Jews who are not Jews

It appears neither the Semitic origin theory of the Ashkenazi “Jews” nor the Khazar theory are genetically correct:

The origins of Ashkenazi Jews remain highly controversial. Like Judaism, mitochondrial DNA is passed along the maternal line. Its variation in the Ashkenazim is highly distinctive, with four major and numerous minor founders. However, due to their rarity in the general population, these founders have been difficult to trace to a source. Here we show that all four major founders, ~40% of Ashkenazi mtDNA variation, have ancestry in prehistoric Europe, rather than the Near East or Caucasus. Furthermore, most of the remaining minor founders share a similar deep European ancestry. Thus the great majority of Ashkenazi maternal lineages were not brought from the Levant, as commonly supposed, nor recruited in the Caucasus, as sometimes suggested, but assimilated within Europe.

Overall, we estimate that most (>80%) Ashkenazi mtDNAs were
assimilated within Europe. Few derive from a Near Eastern source, and
despite the recent revival of the ‘Khazar hypothesis’,
virtually none are likely to have ancestry in the North Caucasus.
Therefore, whereas on the male side there may have been a significant
Near Eastern (and possibly east European/Caucasian) component in
Ashkenazi ancestry, the maternal lineages mainly trace back to
prehistoric Western Europe.
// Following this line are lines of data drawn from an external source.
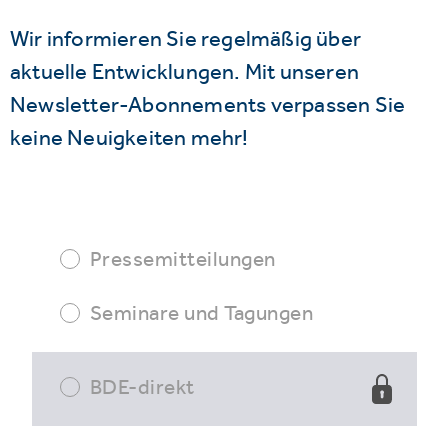
Wir informieren Sie regelmäßig über
aktuelle Entwicklungen. Mit unseren
Newsletter-Abonnements verpassen Sie
keine Neuigkeiten mehr!
Pressemitteilungen
Seminare und Tagungen
BDE-direkt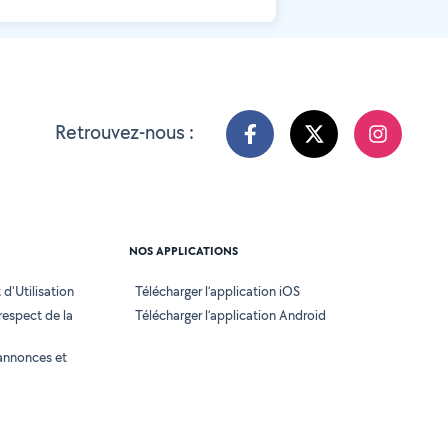
Retrouvez-nous :
NOS APPLICATIONS
d'Utilisation
Télécharger l’application iOS
 respect de la
Télécharger l’application Android
annonces et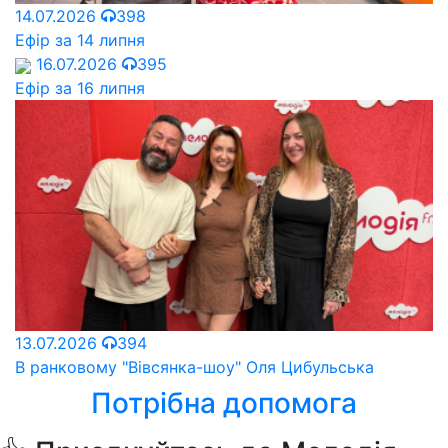
14.07.2026
398
Ефір за 14 липня
16.07.2026
395
Ефір за 16 липня
13.07.2026
394
В ранковому "Вівсянка-шоу" Оля Цибульська
Потрібна допомога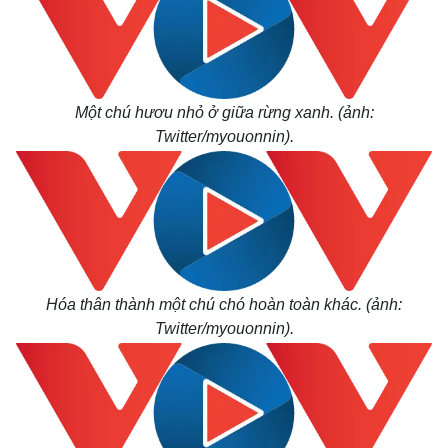
Một chú hươu nhỏ ở giữa rừng xanh. (ảnh:
Twitter/myouonnin).
Hóa thân thành một chú chó hoàn toàn khác. (ảnh:
Twitter/myouonnin).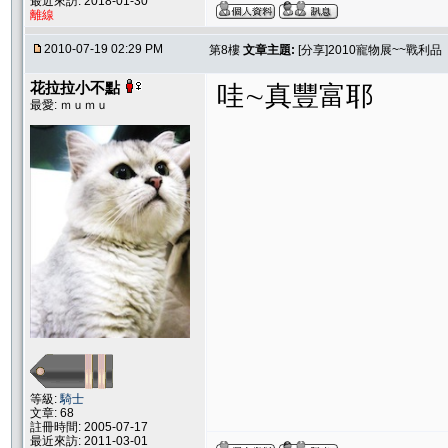
最近來訪: 2018-01-30
離線
2010-07-19 02:29 PM
第8樓
文章主題:
[分享]2010寵物展~~戰利品
花拉拉小不點
哇∼真豐富耶
最愛: ｍｕｍｕ
等級:
騎士
文章: 68
註冊時間: 2005-07-17
最近來訪: 2011-03-01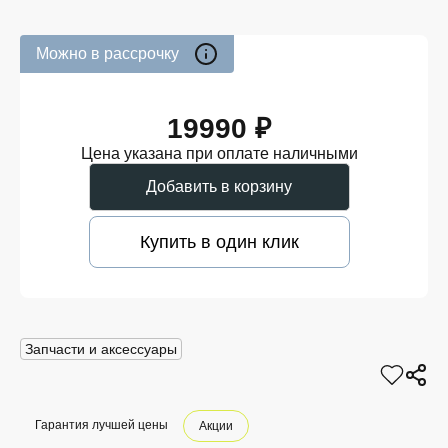
Можно в рассрочку
19990 ₽
Цена указана при оплате наличными
Добавить в корзину
Купить в один клик
Запчасти и аксессуары
Гарантия лучшей цены
Акции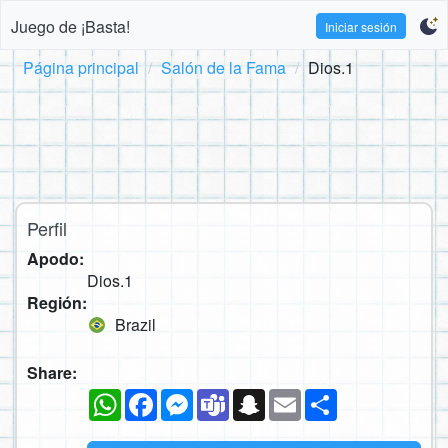
Juego de ¡Basta!
Iniciar sesión
Página principal
Salón de la Fama
Dios.1
Perfil
Apodo:
Dios.1
Región:
Brazil
Share:
WhatsApp
Facebook
Messenger
Teams
Snapchat
Email
Compartir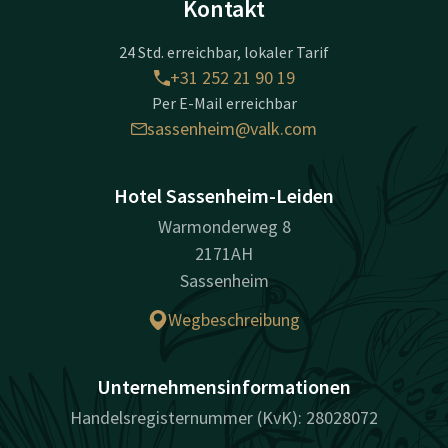
Kontakt
24 Std. erreichbar, lokaler Tarif
+31 252 21 90 19
Per E-Mail erreichbar
sassenheim@valk.com
Hotel Sassenheim-Leiden
Warmonderweg 8
2171AH
Sassenheim
Wegbeschreibung
Unternehmensinformationen
Handelsregisternummer (KvK): 28028072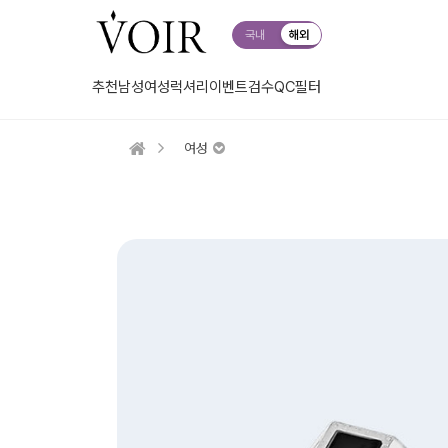
국내
해외
추천
남성
여성
럭셔리
이벤트
검수QC
필터
여성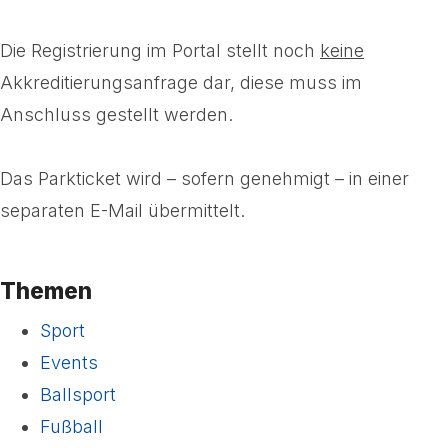
Die Registrierung im Portal stellt noch
keine
Akkreditierungsanfrage dar, diese muss im
Anschluss gestellt werden.
Das Parkticket wird – sofern genehmigt – in einer
separaten E-Mail übermittelt.
Themen
Sport
Events
Ballsport
Fußball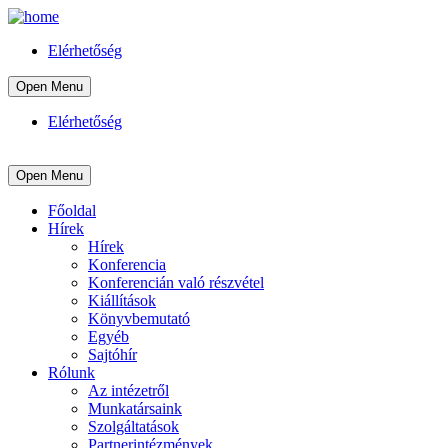
Elérhetőség
Open Menu
Elérhetőség
Open Menu
Főoldal
Hírek
Hírek
Konferencia
Konferencián való részvétel
Kiállítások
Könyvbemutató
Egyéb
Sajtóhír
Rólunk
Az intézetről
Munkatársaink
Szolgáltatások
Partnerintézmények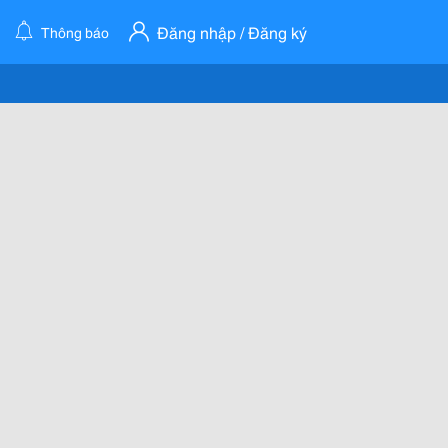
Đăng nhập / Đăng ký
Thông báo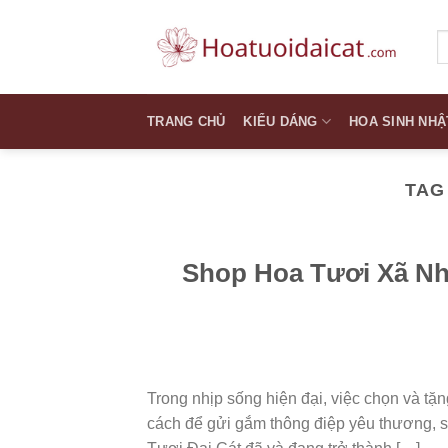
Skip
to
T
k
content
TRANG CHỦ
KIỂU DÁNG
HOA SINH NHẬ
TAG
Shop Hoa Tươi Xã Nh
Trong nhịp sống hiện đại, việc chọn và tặ
cách để gửi gắm thông điệp yêu thương, s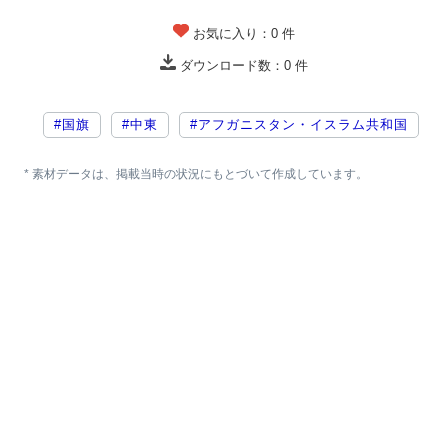
お気に入り：
0
件
ダウンロード数：
0
件
#国旗
#中東
#アフガニスタン・イスラム共和国
* 素材データは、掲載当時の状況にもとづいて作成しています。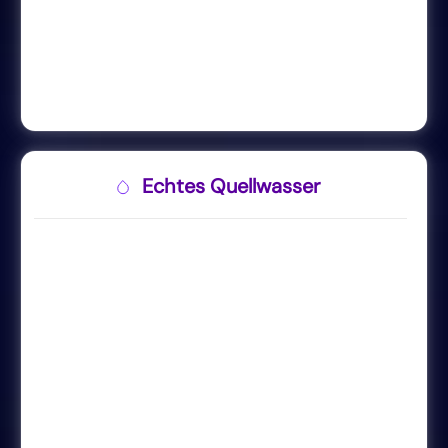
Echtes Quellwasser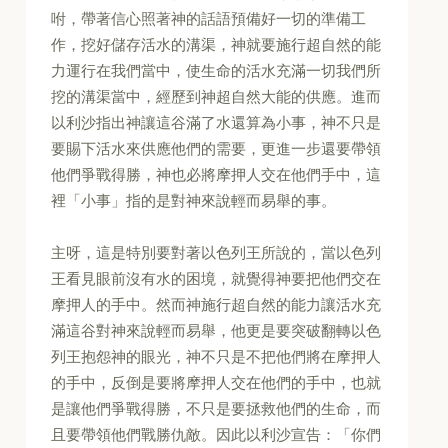
咐，帶著信心照著神的話語預備好一切的準備工
作，挖好儲存活水的溝渠，神就要施行超自然的能
力運行在我們當中，使生命的活水充滿一切我們所
挖的溝渠當中，經歷到神超自然大能的供應。進而
以利沙指出神讓這谷滿了水還算為小事，神不只是
要賜下活水來供應他們的需要，更進一步還要帶領
他們爭戰得勝，神也必將摩押人交在他們手中，這
裡「小事」指的是對神來說輕而易舉的事。
主呀，這是特別要對著以色列王所說的，當以色列
王看見眼前沒有水的困境，就覺得神要把他們交在
摩押人的手中。然而神施行超自然的能力讓活水充
滿這谷對神來說輕而易舉，他更是要突破翻轉以色
列王抱怨神的眼光，神不只是不把他們將在摩押人
的手中，反倒是要將摩押人交在他們的手中，也就
是讓他們爭戰得勝，不只是要拯救他們的生命，而
且要帶領他們戰勝仇敵。因此以利沙宣告：「你們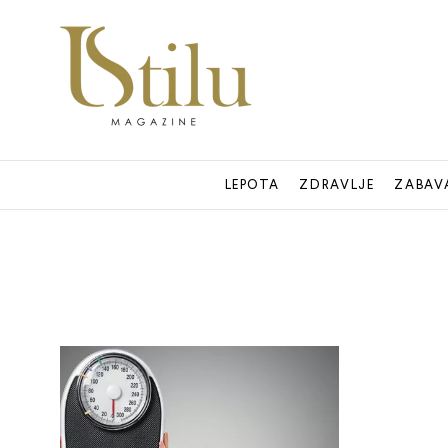
LEPOTA
ZDRAVLJE
ZABAV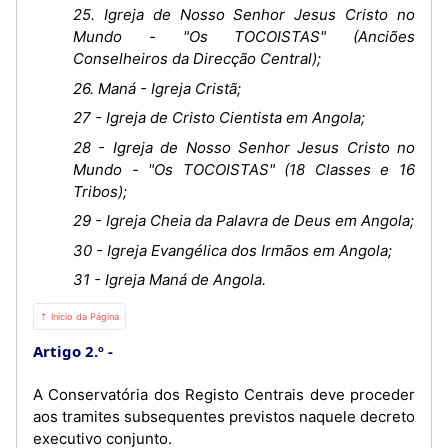
25. Igreja de Nosso Senhor Jesus Cristo no
Mundo - "Os TOCOISTAS" (Anciões
Conselheiros da Direcção Central);
26. Maná - Igreja Cristã;
27 - Igreja de Cristo Cientista em Angola;
28 - Igreja de Nosso Senhor Jesus Cristo no
Mundo - "Os TOCOISTAS" (18 Classes e 16
Tribos);
29 - Igreja Cheia da Palavra de Deus em Angola;
30 - Igreja Evangélica dos Irmãos em Angola;
31 - Igreja Maná de Angola.
⇡ Início da Página
Artigo 2.º
A Conservatória dos Registo Centrais deve proceder
aos tramites subsequentes previstos naquele decreto
executivo conjunto.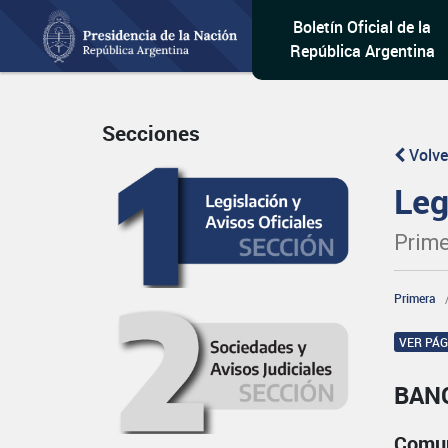
Boletín Oficial de la
República Argentina
Secciones
Volve
Leg
Prime
Primera
VER PÁ
BAN
Comun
These results emphasize the importance of
recruitment of local women and conversion in the formation of Ashkenazi
communities, and represent a significant step in the detailed
reconstruction of Ashkenazi genealogical history.

I thought it was interesting that Doron Behar, the scientist responsible for the claim that the four most common mitochondrial DNA lineages came from the Near East “said he disagreed with Dr. Richards’ conclusions but declined to explain his reason.”  Notice that even on the male side, the most that can be said is that there “may have been” a Near Eastern connection; that’s a remarkably strong negative statement given the potential sensitivities on the subject.

The fascinating thing is that instead of being of Israelite descent, the Ashkenazis may actually be Italians, as their closest genetic match appears to be Northern Italians. Which would certainly put an interesting spin on the concept of the Third Rome in Jerusalem. It might also help explain the historical Italian affinity for Ashkenazis during WWII, as 80 percent of Italy’s Ashkenazis survived the Nazi persecution despite the German military occupation.